そうして数年が経ち、しびれを切らしたギルテシュが、いきなり声を張って言ったのだ。それこそ戦場で指揮をする時のようなよく通る声だった。
「このままではエリシャ様が殺されます!」
「!”#$%&’()=PL………………え?」
「このままでは! あなたがアドゥアナから連れ帰った娘に! エリシャ様が殺されます!」
「アドゥアナの、娘?」
殺される?
どういうことだ……。
アドゥアナは駐屯地のある町だが、連れ帰った娘?
反射的に逃げ出そうとした足を戻して、考えた。
そう、確かに、ボルティ国から逃げてきたという親子をあの辺りで保護したのは覚えている。
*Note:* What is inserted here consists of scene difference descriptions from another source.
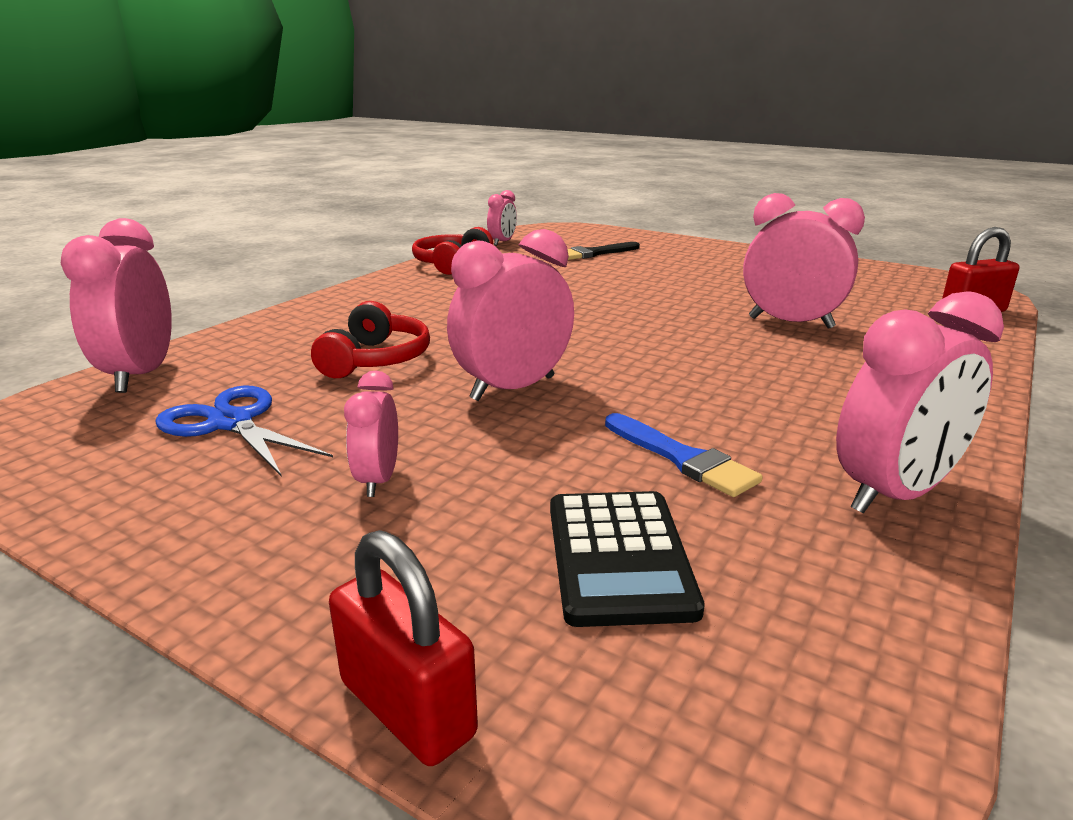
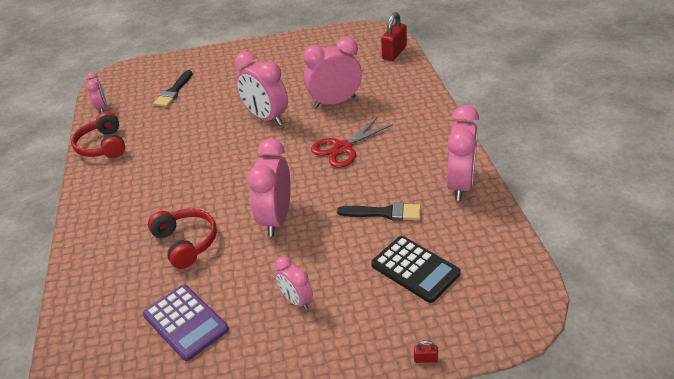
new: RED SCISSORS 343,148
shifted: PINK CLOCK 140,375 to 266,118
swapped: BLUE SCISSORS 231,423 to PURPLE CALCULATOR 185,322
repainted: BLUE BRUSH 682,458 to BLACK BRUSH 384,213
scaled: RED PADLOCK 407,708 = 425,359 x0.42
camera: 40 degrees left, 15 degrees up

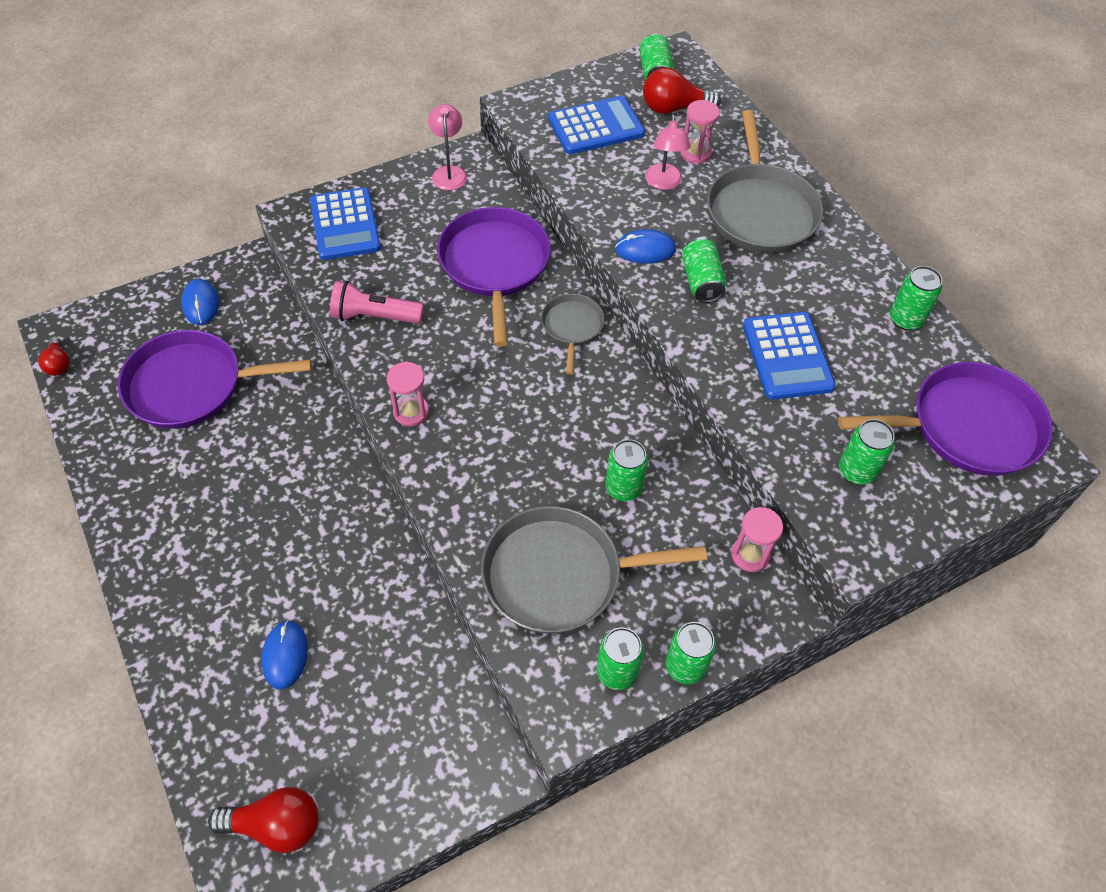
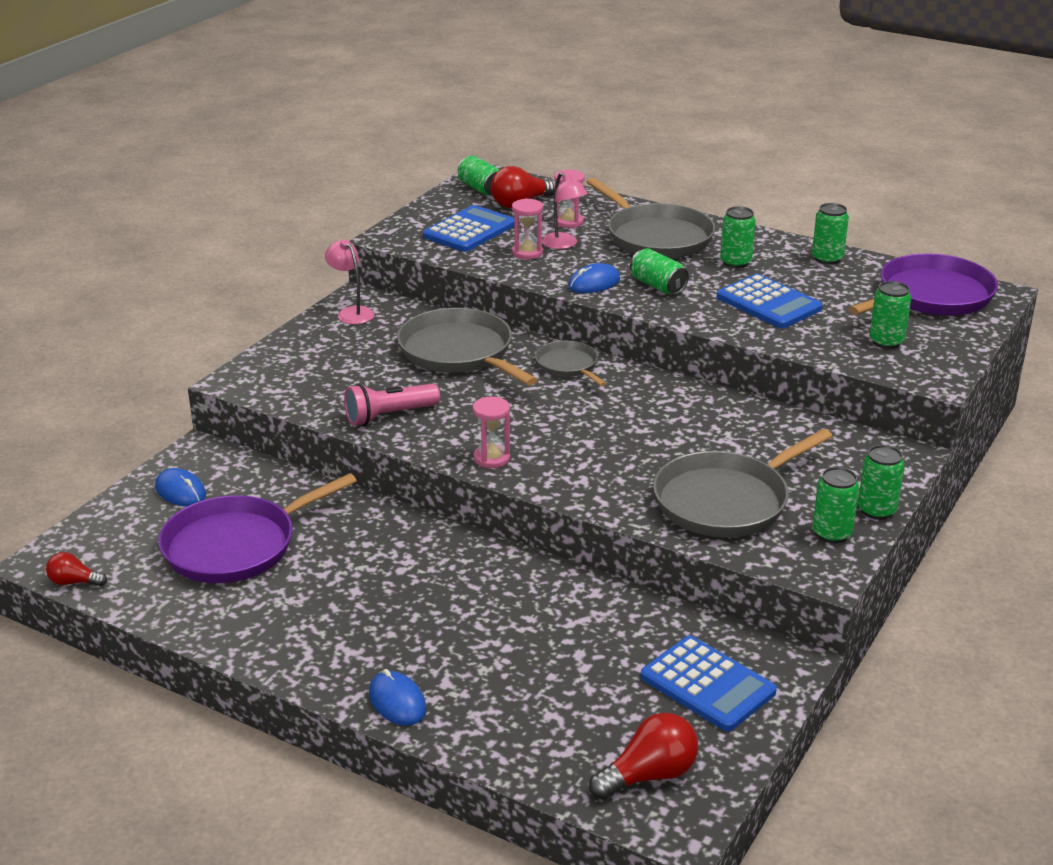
shifted: BLUE CALCULATOR 345,225 to 707,684; GREEN CAN 623,488 to 735,262; PINK HOURGLASS 750,555 to 527,253; BLUE MOUSE 285,655 to 397,702
repainted: PURPLE PAN 494,265 to GREY PAN 459,352
rotated: RED LIGHT BULB 58,364 = 74,582 150 degrees clockwise
camera: 30 degrees left, 25 degrees down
元々、ボルティの貴族家でメイドをやっていたがひどい扱いだったと聞いて、娘のほうがエリシャと年齢も近いことから、エストルム邸で下働きでもしたらいい、と連れ帰ってヴァルデマールさんに面倒を見るよういいつけた、ことはあったが……。
「その娘、か?」
「え? 下働き??」
「あ、ああ。そのつもりだったが」
「そんな馬鹿な!」
そこで、珍しく声を張り上げ話すギルテシュから、今のエストルム邸の現状を聞いた。
・
・
・
「それで慌てて……」
「下働き……? 愛人ではなくて??」
「愛人!? とんでもない! そんなもの私に必要ないだろう!」
「……今でも、お母様を……愛していらっしゃいますか?」
「っ!…… もちろんだ」
「お父様……」
ああ、エリシャ……エリシャ…………久しぶりに見た娘は、亡き妻にそっくりだった。
「………………っ!!!」
「逃がしませんよ、父上」
「はっきりしてもらいましょうか」
「エレン……エドガー……見ないうちに、立派になったな……」
勢いでここまできたが、エリシャを前にしていることに気づいた私は、やはり耐えられず逃げ出そうとしたのだが……立派に育ちすぎた息子たちからは、逃げる術がなかった。